There are also bombs of the ice, fire, and traditional variety, and they are lifesavers when in a spot of bother, especially in the early hours of the game where combat feels especially challenging. This sense of challenge does remain throughout the experience and is most apparent in the final boss encounter, where precise dodges and the knowledge of when best to attack is more important than ever. Overall though, Tunic’s combat is lots of fun despite being relatively simplistic.

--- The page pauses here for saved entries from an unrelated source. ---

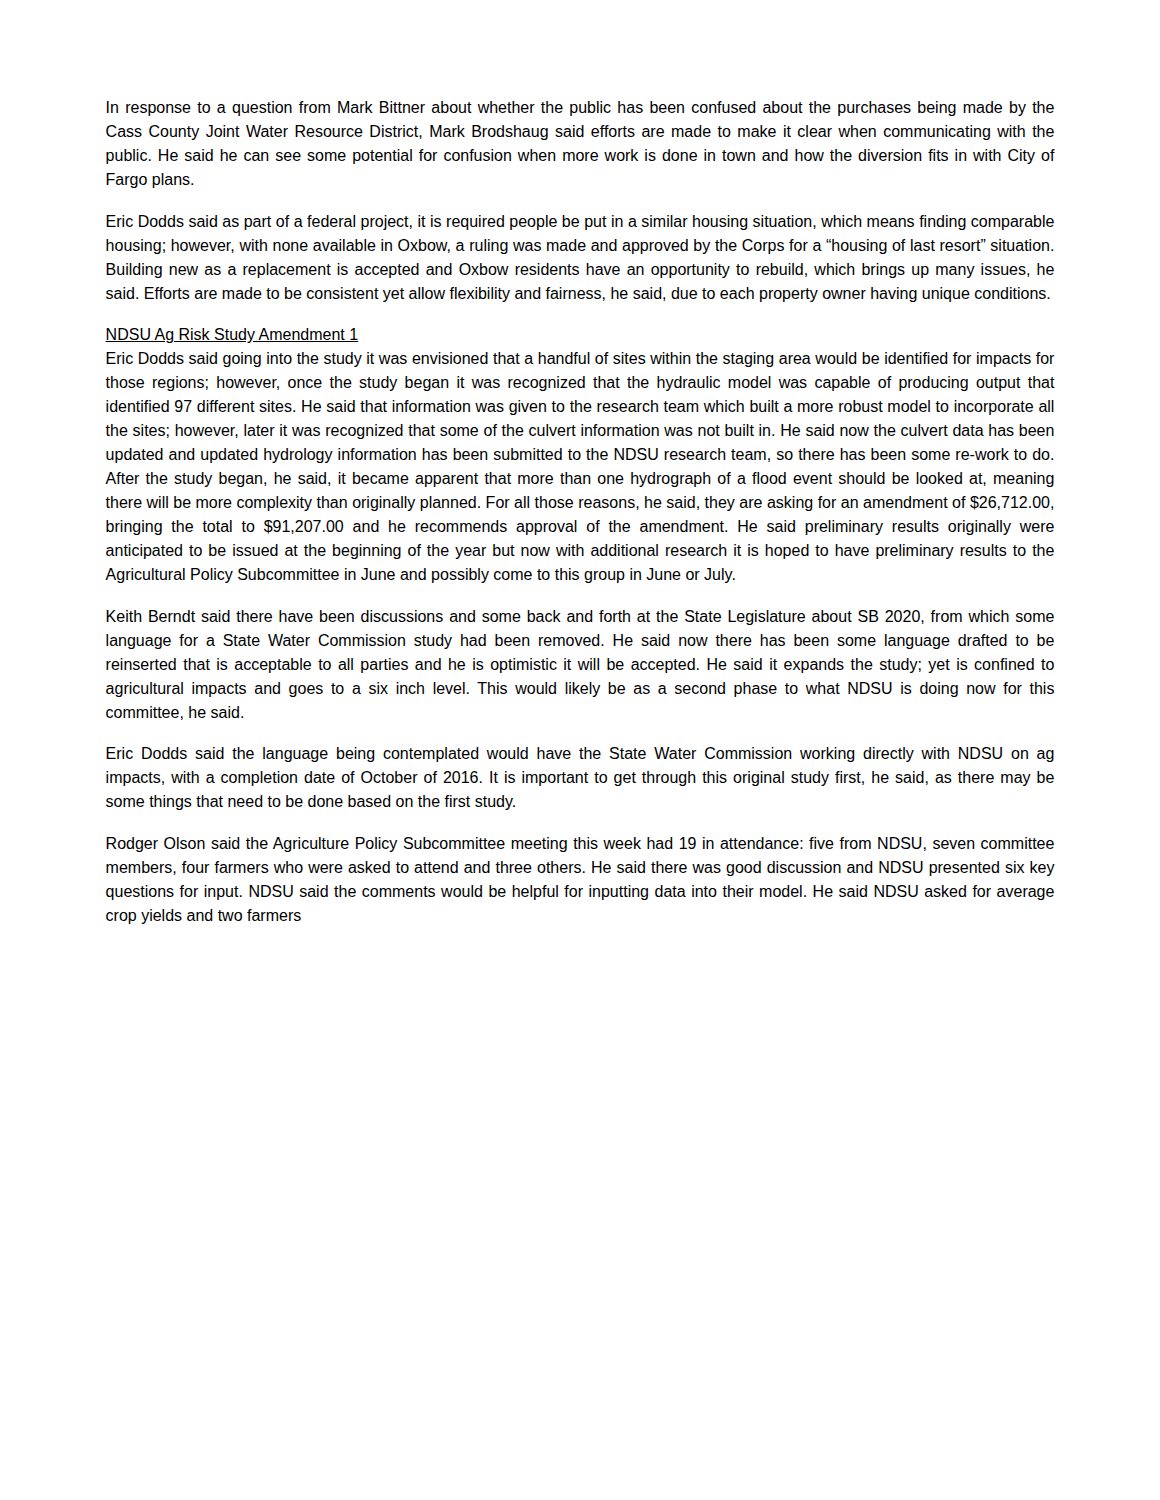In response to a question from Mark Bittner about whether the public has been confused about the purchases being made by the Cass County Joint Water Resource District, Mark Brodshaug said efforts are made to make it clear when communicating with the public. He said he can see some potential for confusion when more work is done in town and how the diversion fits in with City of Fargo plans.
Eric Dodds said as part of a federal project, it is required people be put in a similar housing situation, which means finding comparable housing; however, with none available in Oxbow, a ruling was made and approved by the Corps for a “housing of last resort” situation. Building new as a replacement is accepted and Oxbow residents have an opportunity to rebuild, which brings up many issues, he said. Efforts are made to be consistent yet allow flexibility and fairness, he said, due to each property owner having unique conditions.
NDSU Ag Risk Study Amendment 1
Eric Dodds said going into the study it was envisioned that a handful of sites within the staging area would be identified for impacts for those regions; however, once the study began it was recognized that the hydraulic model was capable of producing output that identified 97 different sites. He said that information was given to the research team which built a more robust model to incorporate all the sites; however, later it was recognized that some of the culvert information was not built in. He said now the culvert data has been updated and updated hydrology information has been submitted to the NDSU research team, so there has been some re-work to do. After the study began, he said, it became apparent that more than one hydrograph of a flood event should be looked at, meaning there will be more complexity than originally planned. For all those reasons, he said, they are asking for an amendment of $26,712.00, bringing the total to $91,207.00 and he recommends approval of the amendment. He said preliminary results originally were anticipated to be issued at the beginning of the year but now with additional research it is hoped to have preliminary results to the Agricultural Policy Subcommittee in June and possibly come to this group in June or July.
Keith Berndt said there have been discussions and some back and forth at the State Legislature about SB 2020, from which some language for a State Water Commission study had been removed. He said now there has been some language drafted to be reinserted that is acceptable to all parties and he is optimistic it will be accepted. He said it expands the study; yet is confined to agricultural impacts and goes to a six inch level. This would likely be as a second phase to what NDSU is doing now for this committee, he said.
Eric Dodds said the language being contemplated would have the State Water Commission working directly with NDSU on ag impacts, with a completion date of October of 2016. It is important to get through this original study first, he said, as there may be some things that need to be done based on the first study.
Rodger Olson said the Agriculture Policy Subcommittee meeting this week had 19 in attendance: five from NDSU, seven committee members, four farmers who were asked to attend and three others. He said there was good discussion and NDSU presented six key questions for input. NDSU said the comments would be helpful for inputting data into their model. He said NDSU asked for average crop yields and two farmers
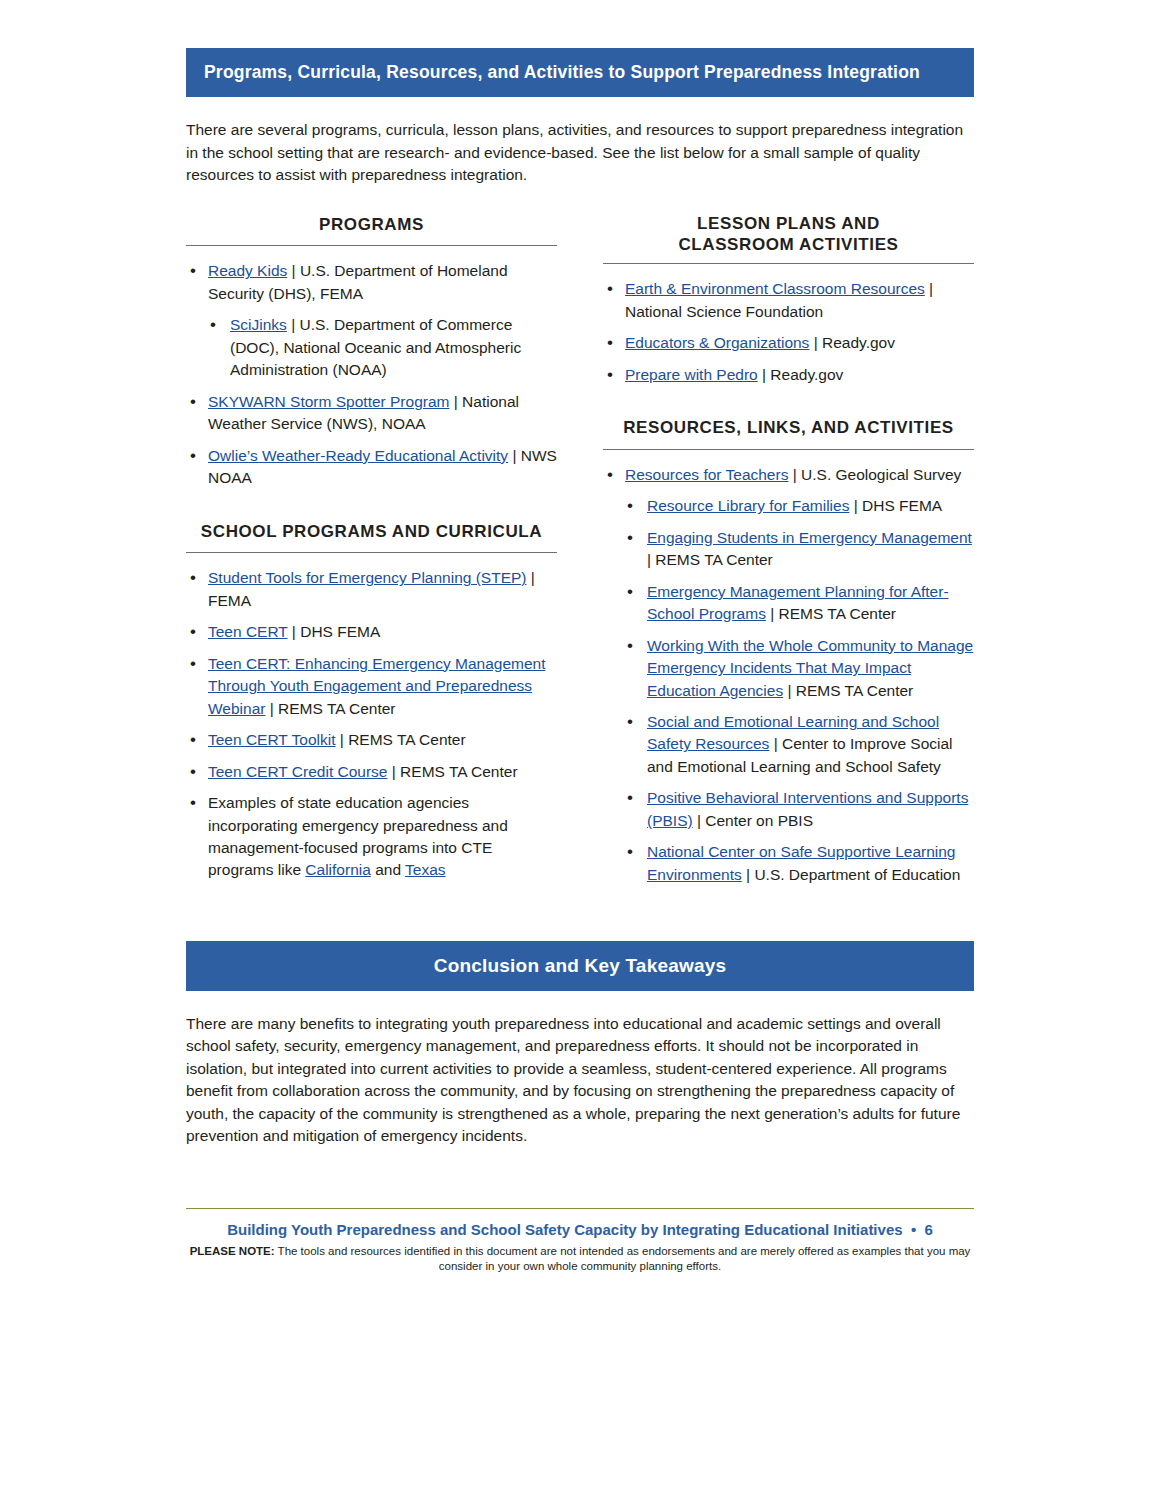Programs, Curricula, Resources, and Activities to Support Preparedness Integration
There are several programs, curricula, lesson plans, activities, and resources to support preparedness integration in the school setting that are research- and evidence-based. See the list below for a small sample of quality resources to assist with preparedness integration.
Programs
Ready Kids | U.S. Department of Homeland Security (DHS), FEMA
SciJinks | U.S. Department of Commerce (DOC), National Oceanic and Atmospheric Administration (NOAA)
SKYWARN Storm Spotter Program | National Weather Service (NWS), NOAA
Owlie’s Weather-Ready Educational Activity | NWS NOAA
School Programs and Curricula
Student Tools for Emergency Planning (STEP) | FEMA
Teen CERT | DHS FEMA
Teen CERT: Enhancing Emergency Management Through Youth Engagement and Preparedness Webinar | REMS TA Center
Teen CERT Toolkit | REMS TA Center
Teen CERT Credit Course | REMS TA Center
Examples of state education agencies incorporating emergency preparedness and management-focused programs into CTE programs like California and Texas
Lesson Plans and
Classroom Activities
Earth & Environment Classroom Resources | National Science Foundation
Educators & Organizations | Ready.gov
Prepare with Pedro | Ready.gov
Resources, Links, and Activities
Resources for Teachers | U.S. Geological Survey
Resource Library for Families | DHS FEMA
Engaging Students in Emergency Management | REMS TA Center
Emergency Management Planning for After-School Programs | REMS TA Center
Working With the Whole Community to Manage Emergency Incidents That May Impact Education Agencies | REMS TA Center
Social and Emotional Learning and School Safety Resources | Center to Improve Social and Emotional Learning and School Safety
Positive Behavioral Interventions and Supports (PBIS) | Center on PBIS
National Center on Safe Supportive Learning Environments | U.S. Department of Education
Conclusion and Key Takeaways
There are many benefits to integrating youth preparedness into educational and academic settings and overall school safety, security, emergency management, and preparedness efforts. It should not be incorporated in isolation, but integrated into current activities to provide a seamless, student-centered experience. All programs benefit from collaboration across the community, and by focusing on strengthening the preparedness capacity of youth, the capacity of the community is strengthened as a whole, preparing the next generation’s adults for future prevention and mitigation of emergency incidents.
Building Youth Preparedness and School Safety Capacity by Integrating Educational Initiatives • 6
PLEASE NOTE: The tools and resources identified in this document are not intended as endorsements and are merely offered as examples that you may consider in your own whole community planning efforts.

Although the mystery and obscurity of Tunic’s design leads to annoying moments where you get lost and your sense of progression is hindered, these frustrations quickly dissipate when you’re on the right track and making your way through Tunic’s picturesque world. The overworld and accompanying dungeons are bursting at the seams with hidden secrets that become clearer as you fill out the instruction manual, while the challenging albeit simple combat is addictive, especially in boss encounters. With a pretty visual look and a serviceable soundtrack to boot, Tunic is an old-school Zelda-style adventure worth taking, so long as you’re willing to be patient in the moments where you get lost.